Джо затянулся, медленно выдохнул дым. Он ждал, что мальчик вернется или снова раздастся его голос, однако за деревьями было тихо.

Джо взглянул на Бобо и сказал:

– Ладно.

– Ладно? Господи! Ладно?

Джо покивал:

– Только помни, Бобо, ничего не бывает даром.

– Знаю. Знаю. Спасибо, спасибо тебе!

– Если я когда-нибудь попрошу тебя о чем-нибудь… – он придвинулся ближе, – о чем угодно, ты явишься мигом и сделаешь это. Ясно?

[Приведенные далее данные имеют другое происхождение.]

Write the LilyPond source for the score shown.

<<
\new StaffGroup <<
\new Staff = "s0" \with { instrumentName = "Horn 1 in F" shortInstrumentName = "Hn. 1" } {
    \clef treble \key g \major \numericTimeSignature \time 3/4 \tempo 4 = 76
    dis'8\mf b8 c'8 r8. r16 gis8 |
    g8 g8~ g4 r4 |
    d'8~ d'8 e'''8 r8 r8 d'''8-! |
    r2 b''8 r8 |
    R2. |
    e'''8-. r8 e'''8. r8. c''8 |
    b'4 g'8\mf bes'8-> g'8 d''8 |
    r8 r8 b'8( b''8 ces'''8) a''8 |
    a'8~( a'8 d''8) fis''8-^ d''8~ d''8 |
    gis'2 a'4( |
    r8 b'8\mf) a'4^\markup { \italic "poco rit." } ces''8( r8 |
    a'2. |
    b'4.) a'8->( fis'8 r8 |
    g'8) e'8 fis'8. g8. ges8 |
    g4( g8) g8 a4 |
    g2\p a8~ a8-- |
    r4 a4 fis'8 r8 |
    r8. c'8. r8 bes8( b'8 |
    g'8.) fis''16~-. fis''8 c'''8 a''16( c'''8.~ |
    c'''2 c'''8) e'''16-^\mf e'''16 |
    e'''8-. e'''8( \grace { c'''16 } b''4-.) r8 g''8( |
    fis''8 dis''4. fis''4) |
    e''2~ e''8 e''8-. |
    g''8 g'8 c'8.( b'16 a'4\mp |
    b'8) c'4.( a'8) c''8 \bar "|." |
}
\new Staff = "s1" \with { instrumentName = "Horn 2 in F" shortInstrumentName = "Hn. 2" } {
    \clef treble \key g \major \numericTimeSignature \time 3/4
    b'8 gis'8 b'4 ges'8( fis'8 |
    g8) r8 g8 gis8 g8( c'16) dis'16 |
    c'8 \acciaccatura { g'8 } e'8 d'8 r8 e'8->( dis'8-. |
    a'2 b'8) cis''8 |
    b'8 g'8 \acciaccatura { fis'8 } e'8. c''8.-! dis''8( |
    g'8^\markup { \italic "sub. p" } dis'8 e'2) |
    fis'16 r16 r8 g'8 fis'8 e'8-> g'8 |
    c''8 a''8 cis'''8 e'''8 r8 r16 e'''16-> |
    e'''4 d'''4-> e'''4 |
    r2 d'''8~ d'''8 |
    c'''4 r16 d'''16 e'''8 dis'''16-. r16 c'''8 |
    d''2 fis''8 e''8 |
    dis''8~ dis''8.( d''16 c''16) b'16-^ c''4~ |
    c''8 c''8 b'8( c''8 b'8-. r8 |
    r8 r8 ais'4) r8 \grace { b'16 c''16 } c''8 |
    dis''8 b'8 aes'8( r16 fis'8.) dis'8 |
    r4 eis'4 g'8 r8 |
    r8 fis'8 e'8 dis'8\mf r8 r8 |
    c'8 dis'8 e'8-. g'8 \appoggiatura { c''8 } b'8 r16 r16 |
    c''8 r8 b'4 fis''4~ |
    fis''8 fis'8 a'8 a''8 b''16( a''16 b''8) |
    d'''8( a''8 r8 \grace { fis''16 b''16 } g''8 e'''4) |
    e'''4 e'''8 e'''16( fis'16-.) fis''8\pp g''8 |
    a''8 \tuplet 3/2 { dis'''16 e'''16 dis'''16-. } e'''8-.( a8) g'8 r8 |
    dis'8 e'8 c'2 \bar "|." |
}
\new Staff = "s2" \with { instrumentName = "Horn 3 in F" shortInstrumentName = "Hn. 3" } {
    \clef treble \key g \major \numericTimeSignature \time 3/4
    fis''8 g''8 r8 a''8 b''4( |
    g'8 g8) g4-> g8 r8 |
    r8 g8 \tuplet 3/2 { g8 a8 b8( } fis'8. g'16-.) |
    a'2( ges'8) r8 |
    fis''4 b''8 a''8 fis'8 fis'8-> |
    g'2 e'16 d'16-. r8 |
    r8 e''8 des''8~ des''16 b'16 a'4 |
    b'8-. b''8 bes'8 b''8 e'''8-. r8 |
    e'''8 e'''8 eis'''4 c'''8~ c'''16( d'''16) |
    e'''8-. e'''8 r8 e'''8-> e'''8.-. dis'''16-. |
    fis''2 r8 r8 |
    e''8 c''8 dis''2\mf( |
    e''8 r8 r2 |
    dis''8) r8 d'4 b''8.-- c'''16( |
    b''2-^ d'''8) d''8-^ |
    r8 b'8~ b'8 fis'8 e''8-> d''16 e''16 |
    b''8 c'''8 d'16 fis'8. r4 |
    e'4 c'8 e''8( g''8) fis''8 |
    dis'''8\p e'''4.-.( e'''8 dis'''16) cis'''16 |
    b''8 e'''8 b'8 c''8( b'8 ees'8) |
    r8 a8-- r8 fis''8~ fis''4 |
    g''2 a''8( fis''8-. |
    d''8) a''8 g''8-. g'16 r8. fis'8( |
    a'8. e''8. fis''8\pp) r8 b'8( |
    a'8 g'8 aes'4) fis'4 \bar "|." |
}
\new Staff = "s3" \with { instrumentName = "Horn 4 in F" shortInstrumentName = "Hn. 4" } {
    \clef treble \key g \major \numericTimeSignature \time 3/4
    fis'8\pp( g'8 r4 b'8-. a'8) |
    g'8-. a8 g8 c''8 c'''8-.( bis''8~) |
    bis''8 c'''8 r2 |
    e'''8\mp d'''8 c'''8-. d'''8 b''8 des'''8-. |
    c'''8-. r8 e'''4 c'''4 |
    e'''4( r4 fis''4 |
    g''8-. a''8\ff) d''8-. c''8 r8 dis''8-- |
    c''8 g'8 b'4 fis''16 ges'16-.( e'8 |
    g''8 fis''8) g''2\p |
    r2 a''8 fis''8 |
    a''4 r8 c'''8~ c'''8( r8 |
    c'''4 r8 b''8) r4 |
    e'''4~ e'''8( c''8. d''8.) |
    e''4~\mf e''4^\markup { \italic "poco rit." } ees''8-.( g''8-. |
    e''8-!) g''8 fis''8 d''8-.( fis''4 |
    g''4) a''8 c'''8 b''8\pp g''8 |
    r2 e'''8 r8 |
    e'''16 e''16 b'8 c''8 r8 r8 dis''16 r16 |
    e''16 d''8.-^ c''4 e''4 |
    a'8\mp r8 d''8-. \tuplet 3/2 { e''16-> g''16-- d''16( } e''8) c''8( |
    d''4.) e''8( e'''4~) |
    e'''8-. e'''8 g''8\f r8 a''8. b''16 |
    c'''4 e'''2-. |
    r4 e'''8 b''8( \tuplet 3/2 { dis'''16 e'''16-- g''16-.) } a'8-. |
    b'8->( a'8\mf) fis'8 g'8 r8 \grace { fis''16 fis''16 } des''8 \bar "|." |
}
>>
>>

– Как божий день, Джо. Как божий день.

– А если решишь надуть?

– Нет, ни за что!

– Тогда я наложу на тебя проклятье. И не абы какое. У меня в Гаване есть знакомый колдун. Этот сукин сын никогда не подводит.

Бобо, как и многие, кто рос при ипподромах, был суеверным. Он показал Джо раскрытые ладони:

– Не беспокойся. Я не подведу.

– Это будет не какая-нибудь там заурядная порча, наведенная усатой итальянской старухой из Нью-Джерси.

– Даже не думай об этом. Я всегда отдаю долги.

– Я говорю о настоящем кубинском проклятии. Оно и на твоих потомков перейдет.

– Обещаю. – Он поглядел на Джо. На лбу и веках у него выступила испарина. – Разрази меня Господь.

– Ну, вот этого не нужно, Бобо. – Джо потрепал его по щеке. – Тогда ты не сможешь отдать мне долг.


Винсента Имбрулью собирались повысить, хотя сам он об этом еще не знал, а Джо не нравилась эта идея. Но времена настали суровые, настоящие добытчики стали редки, кое-кто из лучших ушли в армию, так что в следующем месяце Винсента ждало повышение. Но до тех пор он был человеком Энрико Диджакомо, и, значит, деньги, украденные из заводского сейфа, на самом деле принадлежали Рико.

Джо нашел Рико в баре. Отдал ему пакет с деньгами и разъяснил ситуацию.

Рико неспешно потягивал напиток из своего бокала и хмурился, пока Джо пересказывал ему историю несчастного Фила.

– Бросил под машину?

– Вот именно. – Джо тоже сделал глоток.

– Что за поступок. Никакого стиля.

– Согласен.

– По-моему, просто низость.

– Не спорю.

Рико заказал себе еще порцию, тем временем немного поразмыслил.

– По-моему, наказание с лихвой искупило преступление. Да, вот еще что. Скажи Бобо, что он снят с крючка, но пусть пока не показывается в наших барах. Пусть все поостынут. Так, значит, сломал бедняге челюсть?

Джо кивнул:

– Да, так он сказал.

– Жалко, что не нос. Может быть, это пошло бы ему на пользу, а то Фил выглядит так, словно Бог по пьяной лавочке приделал ему вместо носа локоть. – Рико умолк, обводя взглядом комнату. – Отличная вечеринка, босс.

– Я больше не твой босс, – сказал Джо. – И вообще ничей.

Рико молча согласился, поведя бровью, и снова окинул комнату взглядом.

– Все равно шикарная вечеринка. Твое здоровье.

Джо посмотрел на танцпол, где уважаемые бизнесмены танцевали с бывшими плохими девчонками, на всех этих людей с безупречными репутациями. Вдруг среди развевавшихся в танце фрачных фалд и широких юбок он снова увидел мальчика – или ему показалось, что увидел. Мальчик стоял к Джо спиной, на затылке торчал небольшой хохолок, бейсболку он снял, но был в тех же никербокерах.

А потом мальчик снова исчез.

Джо отставил в сторону свой стакан и дал себе слово не пить до конца вечера.

Позже он будет вспоминать об этой вечеринке как про последний заезд на финишной прямой, пока еще не наступил безжалостный март и все не рухнуло.

Но в тот вечер они просто все веселились.